Suculências à parte, o que será que a Padaria Bassil tem a ver com a história do nosso futebol? Há um capítulo divertido e marcante que completa 60 anos neste 2022.

Nas décadas de 1950 e 1960, os jogadores de futebol, embora já muito famosos, faziam parte da rotina cotidiana das ruas, longe do modelo superstar atual. Eram gente do povo, das ruas. E quem vivia traçando saborosos lanches árabes em pleno centro da cidade era Garrincha, gênio dos gênios do futebol brasileiro, antes e depois de se tornar campeão do mundo – e fã declarado da Padaria Bassil, assim como diversos outros jogadores do futebol carioca. No ano de 1962, a Padaria estava precisando de algumas reformas e dar uma melhorada no visual. Para ajudar na obra, Garrincha teve uma ideia: apostar com seu amigo Jordan, vigoroso lateral do Flamengo e considerado por muita gente como seu melhor marcador, na decisão do Campeonato Carioca daquele ano. O perdedor da final arcaria com as despesas do retrofit da padaria, fazendo prevalecer as cores do time campeão.

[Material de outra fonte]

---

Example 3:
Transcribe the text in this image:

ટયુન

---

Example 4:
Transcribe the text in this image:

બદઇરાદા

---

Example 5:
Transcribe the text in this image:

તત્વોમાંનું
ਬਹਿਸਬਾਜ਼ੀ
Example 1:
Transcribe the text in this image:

O desfecho da aposta é conhecido: Garrincha deitou e rolou, o Botafogo não tomou conhecimento do Flamengo, disparou 3 a 0 em 15 de dezembro de 1962 – diante de quase 160.000 torcedores – e garantiu o título para General Severiano numa final apoteótica. A Jordan, coube apenas a resignação e o financiamento da obra da Padaria, conforme combinado na aposta, fazendo uma grande parede de azulejos quadriculados em preto e branco, que se tornaram a marca definitiva do lugar a partir de 1963. Hoje, a Padaria Bassil tem a decoração alvinegra em todas as paredes.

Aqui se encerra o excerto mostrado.